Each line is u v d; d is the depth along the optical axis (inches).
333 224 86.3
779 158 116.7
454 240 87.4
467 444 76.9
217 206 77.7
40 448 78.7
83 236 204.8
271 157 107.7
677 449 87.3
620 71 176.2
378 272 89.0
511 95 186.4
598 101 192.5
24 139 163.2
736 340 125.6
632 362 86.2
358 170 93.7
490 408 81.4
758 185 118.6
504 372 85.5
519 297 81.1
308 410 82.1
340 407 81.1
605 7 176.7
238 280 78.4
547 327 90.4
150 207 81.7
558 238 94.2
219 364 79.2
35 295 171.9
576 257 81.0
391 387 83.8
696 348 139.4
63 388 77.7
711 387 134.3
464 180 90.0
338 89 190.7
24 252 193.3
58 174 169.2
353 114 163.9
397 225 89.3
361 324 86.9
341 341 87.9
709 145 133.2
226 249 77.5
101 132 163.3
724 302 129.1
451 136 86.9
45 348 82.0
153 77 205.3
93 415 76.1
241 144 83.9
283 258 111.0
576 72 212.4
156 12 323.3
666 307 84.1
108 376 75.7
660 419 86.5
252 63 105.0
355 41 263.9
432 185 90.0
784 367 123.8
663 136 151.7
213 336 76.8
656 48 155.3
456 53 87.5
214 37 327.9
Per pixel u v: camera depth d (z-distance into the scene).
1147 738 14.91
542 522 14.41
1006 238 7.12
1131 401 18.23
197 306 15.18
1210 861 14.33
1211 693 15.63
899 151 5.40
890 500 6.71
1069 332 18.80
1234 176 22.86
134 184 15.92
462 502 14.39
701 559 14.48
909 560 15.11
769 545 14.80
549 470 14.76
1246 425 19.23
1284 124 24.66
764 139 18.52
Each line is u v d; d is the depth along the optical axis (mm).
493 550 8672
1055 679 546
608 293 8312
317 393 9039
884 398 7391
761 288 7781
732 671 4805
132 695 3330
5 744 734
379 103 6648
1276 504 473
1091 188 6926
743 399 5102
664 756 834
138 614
————————
Activity: Your answer should be the lines above, from the line containing "108 376 75.7" up to and including the line containing "317 393 9039", reproduced exactly and with nothing else.

Solution below:
108 376 75.7
660 419 86.5
252 63 105.0
355 41 263.9
432 185 90.0
784 367 123.8
663 136 151.7
213 336 76.8
656 48 155.3
456 53 87.5
214 37 327.9
Per pixel u v: camera depth d (z-distance into the scene).
1147 738 14.91
542 522 14.41
1006 238 7.12
1131 401 18.23
197 306 15.18
1210 861 14.33
1211 693 15.63
899 151 5.40
890 500 6.71
1069 332 18.80
1234 176 22.86
134 184 15.92
462 502 14.39
701 559 14.48
909 560 15.11
769 545 14.80
549 470 14.76
1246 425 19.23
1284 124 24.66
764 139 18.52
Each line is u v d; d is the depth along the optical axis (mm).
493 550 8672
1055 679 546
608 293 8312
317 393 9039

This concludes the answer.